An FCM relying on Staff Letter 26-05 may apply the post-haircut value (the value assigned to an asset, such as stocks, bonds, or crypto, after a percentage has been deducted) of a customer’s non-security crypto assets to secure that customer’s debit or deficit account balance.
This clarification resolves ambiguity that has been hovering around crypto margins and the chances of them being used in the same way as traditional collateral.
On residual interests, the CFTC clarified that only proprietary payment stablecoins may be deposited as residual interest in customer segregated accounts for futures, foreign futures, and cleared swaps. However, proprietary Bitcoin (BTC), Ether (ETH), or other crypto assets cannot serve that purpose.
FCMs depositing payment stablecoins as residual interest must impose a capital charge of at least 2% of market value, consistent with the approach adopted by the Securities and Exchange Commission (SEC) for broker-dealers holding payment stablecoins.
The guidance also rules out two avenues that might otherwise have seemed plausible to market participants.
The first is that FCMs may not invest customer funds in payment stablecoins, as the document has no effect on the list of permitted investments under Regulation 1.25.
The second is that swap dealers cannot exchange crypto assets, including payment stablecoins, as initial or variation margin for uncleared swaps; the eligible collateral list under Regulation 23.156 remains unchanged.
Tokenized forms of otherwise eligible collateral remain permissible, provided they confer the same legal and economic rights as their conventional counterparts.
The FAQ also helped to clarify concerns on the capital treatment of proprietary crypto positions. The CFTC confirmed that FCMs should apply the existing 20% minimum capital charge under Regulation 1.17 to BTC and ETH inventory positions and a 2% charge for payment stablecoins, which mirrors the haircut framework set out in the SEC’s own FAQ for broker-dealers.
The explicit cross-reference to the SEC was no accident, with Chairman Michael S. Selig framing the FAQ as another concrete step within Project Crypto, an initiative that the CFTC partnered with the SEC in January 2026 to eliminate the regulatory inconsistencies that have long bedevilled institutional crypto market participants.
“Aligning haircut treatment with the SEC for registered entities represents yet another step toward delivering clear, consistent rules of the road for market participants,” Selig wrote on X, tagging both agencies.
Project Crypto transformed what had previously been an internal SEC program into a formal interagency collaboration, with harmonized capital and collateral treatment as a central objective. The FAQ’s deliberate mirroring of SEC haircut standards is the most visible sign yet of that alignment taking practical effect.
The FAQ lays out a sequenced compliance process for FCMs wishing to rely on the no-action position in Staff Letter 26-05. Before accepting any crypto assets from customers as margin collateral, an FCM must file a notice with the Market Participants Division via the WinJammer electronic filing system, specifying the date on which it intends to commence.
During an initial three-month period, FCMs may accept only payment stablecoins, BTC, and ETH as margin collateral and may deposit only proprietary payment stablecoins as residual interest.
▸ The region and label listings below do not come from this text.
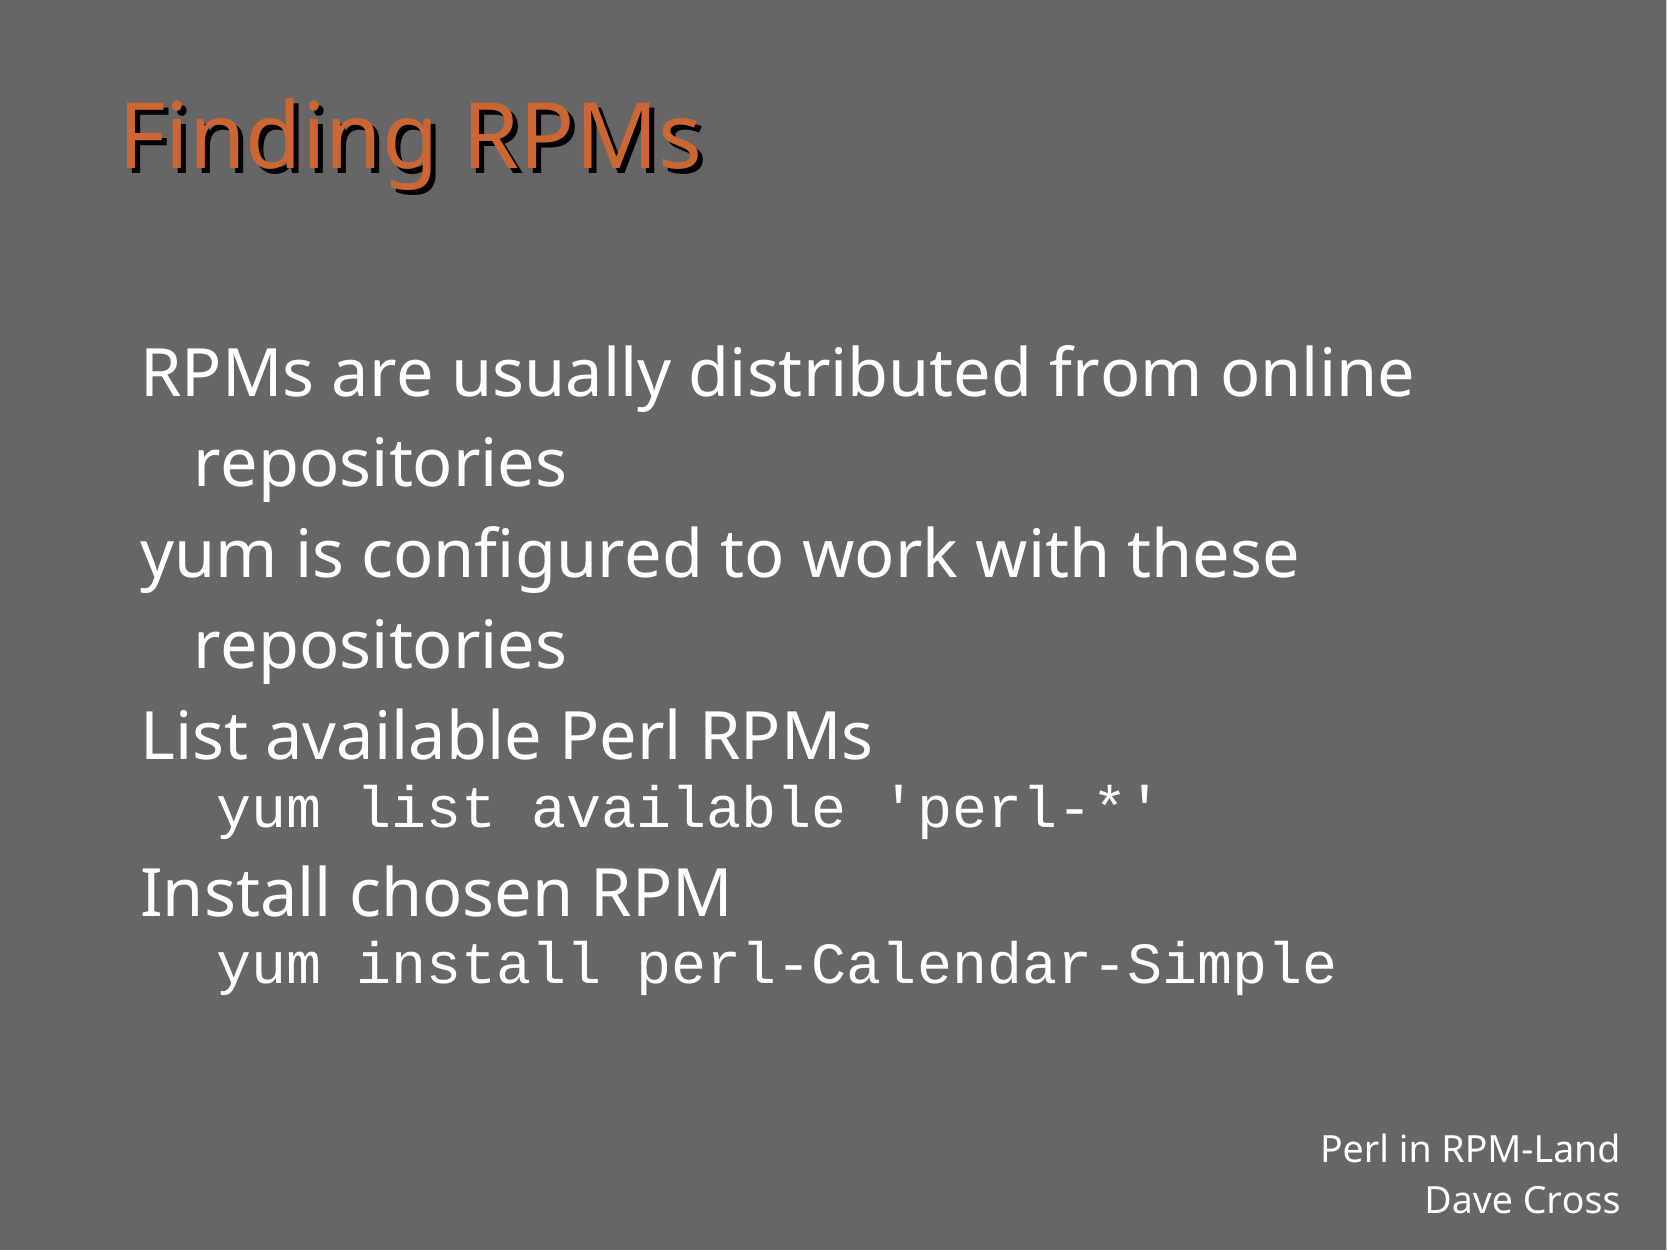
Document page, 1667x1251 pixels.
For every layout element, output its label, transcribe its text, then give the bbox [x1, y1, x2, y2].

title Finding RPMs [118, 59, 1542, 207]
list RPMs are usually distributed from online repositories yum is configured to work with these repositories List available Perl RPMs yum list available 'perl-*' Install chosen RPM yum install perl-Calendar-Simple [122, 324, 1546, 1123]
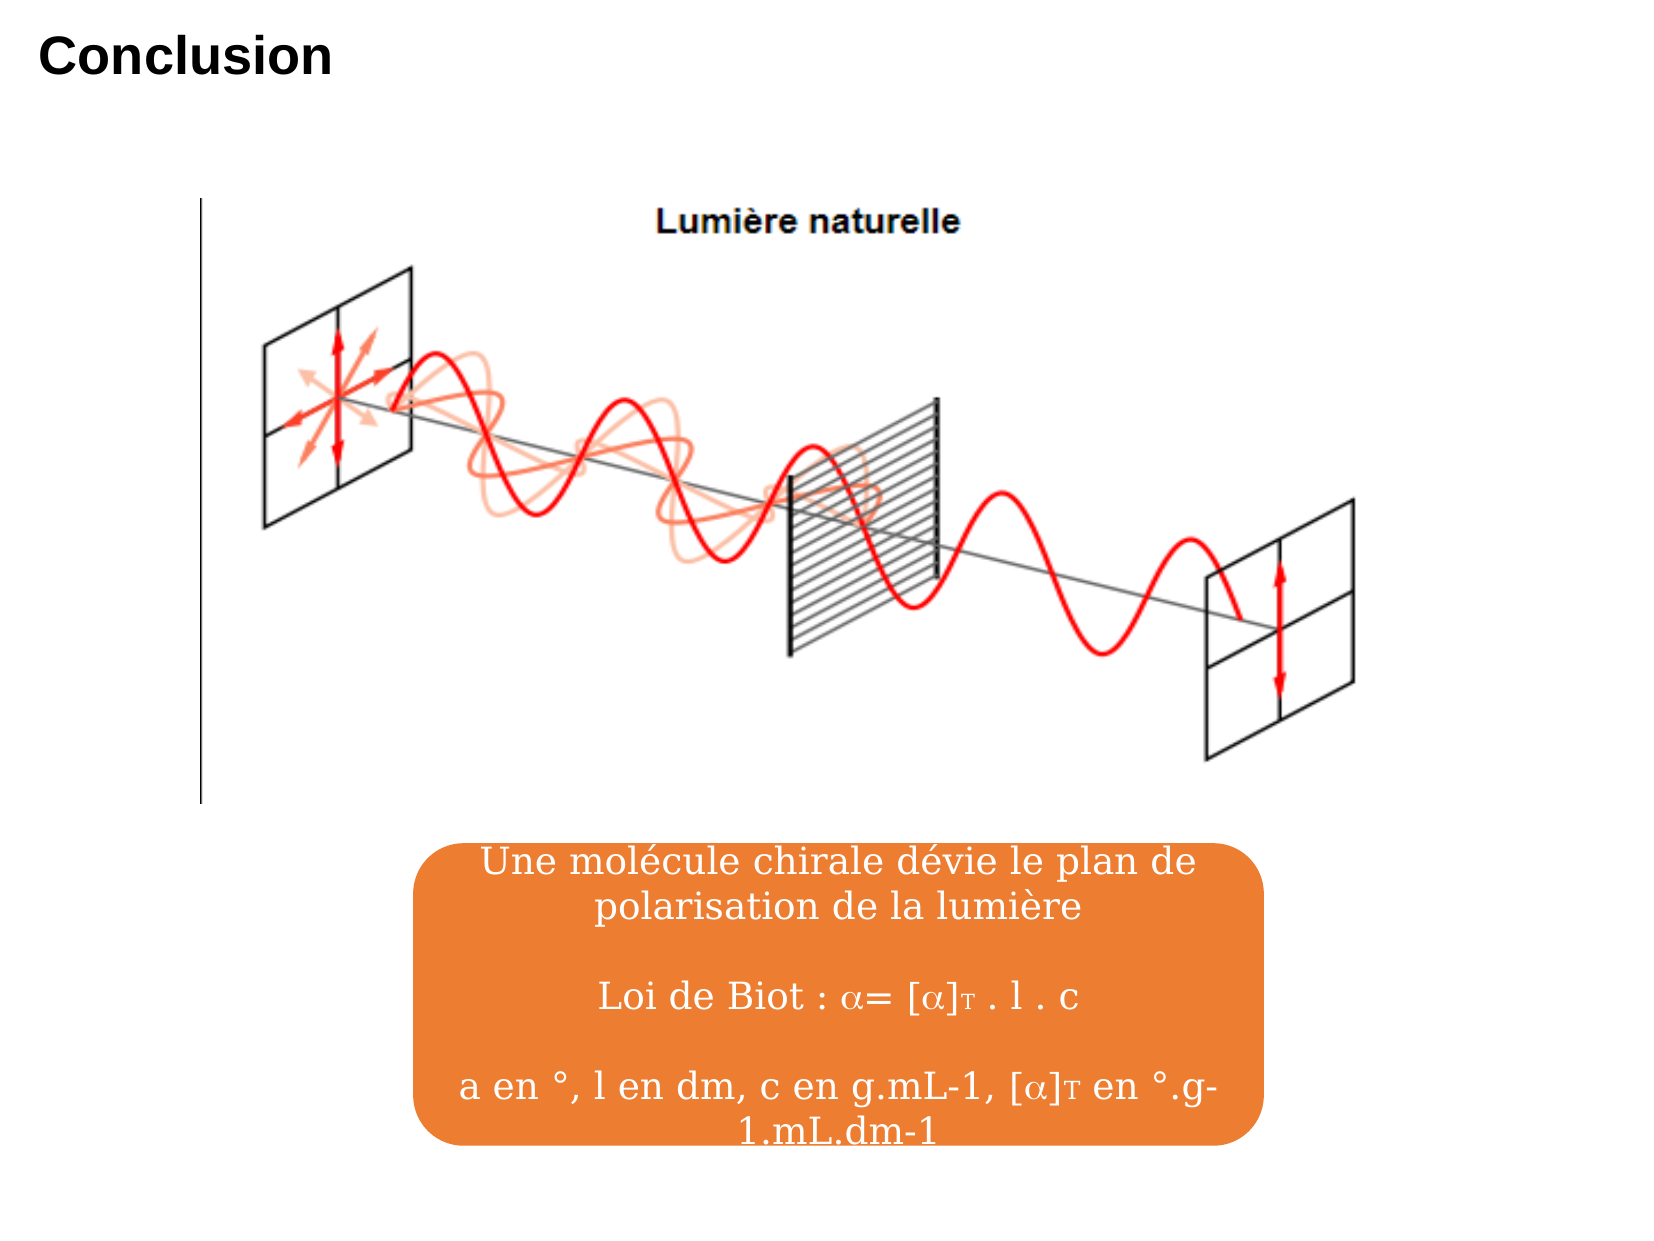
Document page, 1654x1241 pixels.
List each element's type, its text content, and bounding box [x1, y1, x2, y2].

picture [200, 198, 1406, 804]
text_box Conclusion [23, 18, 631, 95]
text_box Une molécule chirale dévie le plan de polarisation de la lumière Loi de Biot : a= [a]T . l . c a en °, l en dm, c en g.mL-1, [a]T en °.g-1.mL.dm-1 [413, 843, 1264, 1146]
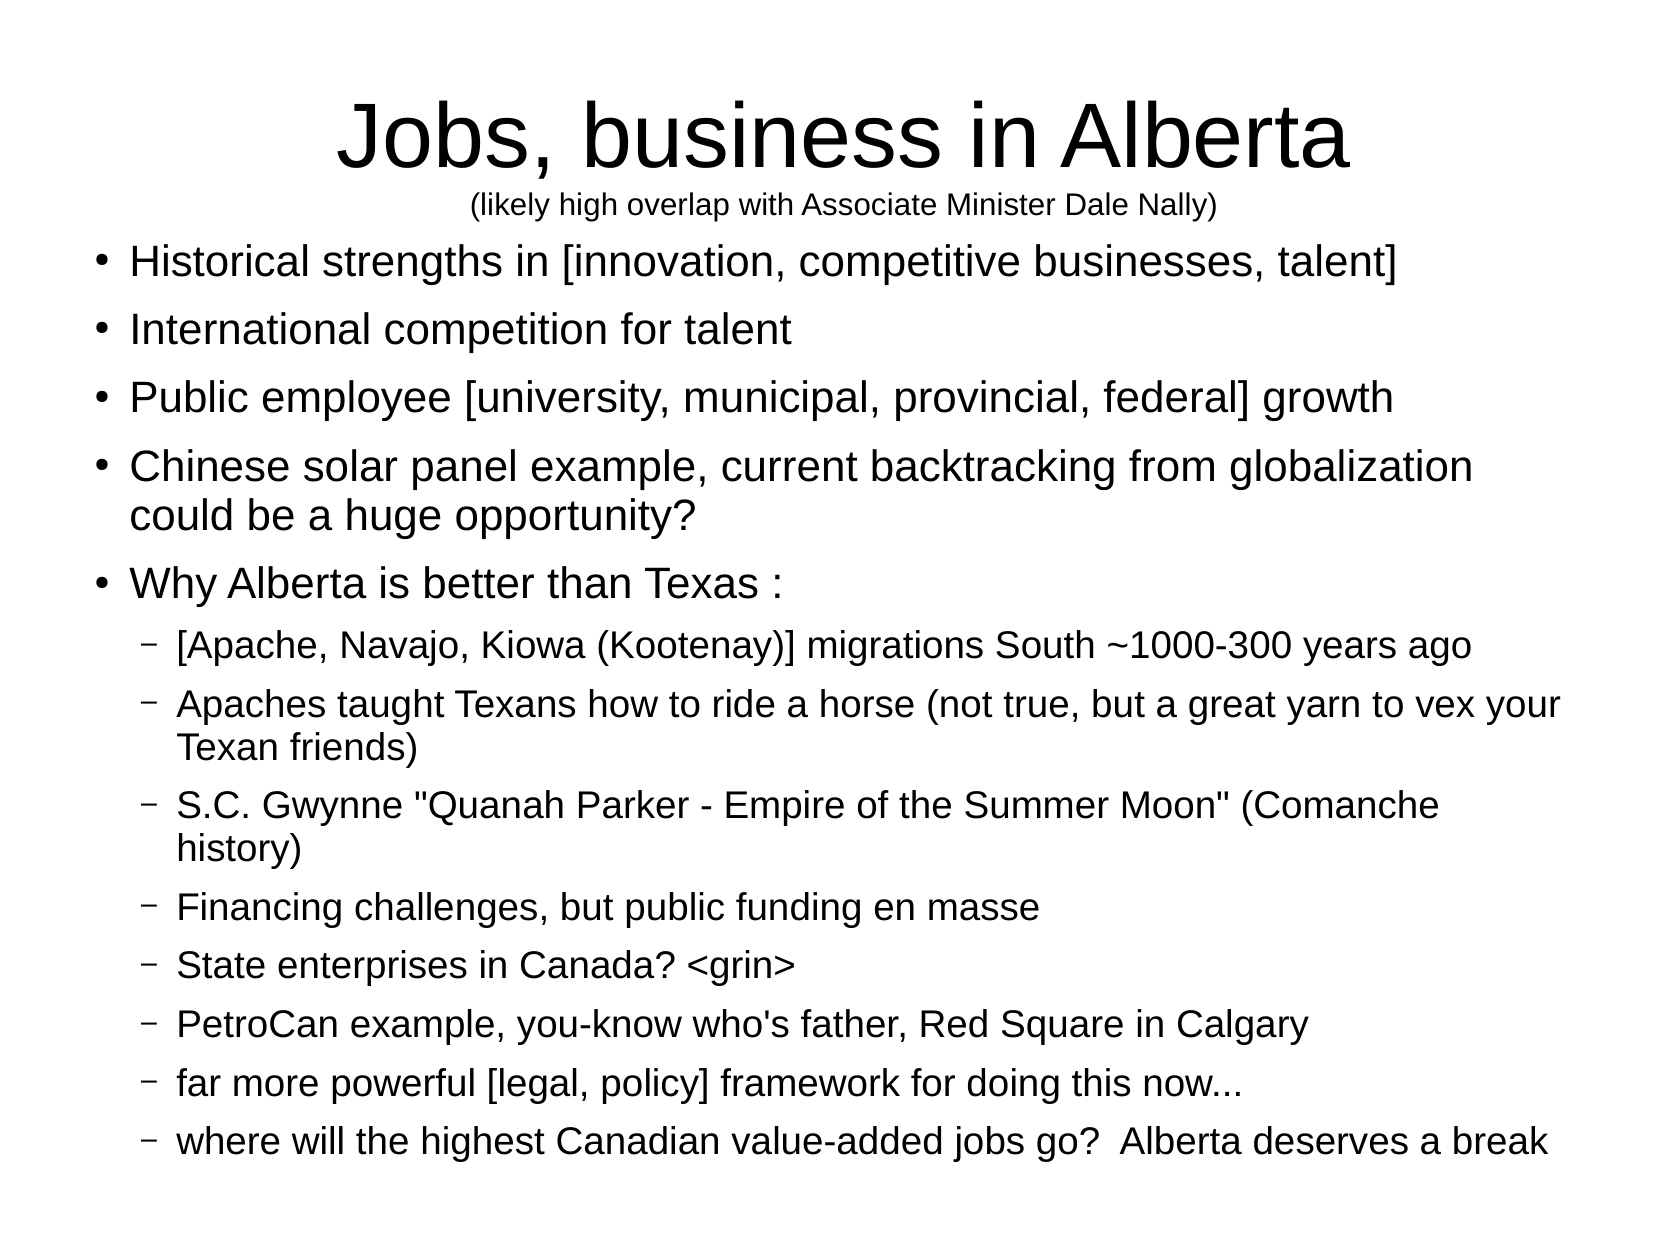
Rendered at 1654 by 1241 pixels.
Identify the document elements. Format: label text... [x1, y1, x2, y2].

list Historical strengths in [innovation, competitive businesses, talent] International competition for talent Public employee [university, municipal, provincial, federal] growth Chinese solar panel example, current backtracking from globalization could be a huge opportunity? Why Alberta is better than Texas : [Apache, Navajo, Kiowa (Kootenay)] migrations South ~1000-300 years ago Apaches taught Texans how to ride a horse (not true, but a great yarn to vex your Texan friends) S.C. Gwynne "Quanah Parker - Empire of the Summer Moon" (Comanche history) Financing challenges, but public funding en masse State enterprises in Canada? <grin> PetroCan example, you-know who's father, Red Square in Calgary far more powerful [legal, policy] framework for doing this now... where will the highest Canadian value-added jobs go? Alberta deserves a break [82, 236, 1571, 1170]
title Jobs, business in Alberta (likely high overlap with Associate Minister Dale Nally) [82, 49, 1571, 236]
They must also file weekly reports, via WinJammer, as of the close of business each week, detailing the total amount of each category of crypto asset held across futures, foreign futures, and cleared swaps accounts, broken down by asset type.
Any significant operational or cybersecurity incident affecting crypto margin must be reported promptly through the same channel.
After the three-month window closes, the restrictions on permissible asset types and the incident-reporting requirement fall away. FCMs may then accept a wider range of crypto assets provided they continue to meet the remaining conditions of Staff Letter 26-05, and the weekly reporting obligation terminates at the end of the third calendar month.
For derivatives clearing organizations, the FAQ confirms that DCOs may accept crypto assets as initial margin so long as the collateral meets the commission’s regulations on minimum credit, market, and liquidity risk, with haircuts reviewed at least monthly.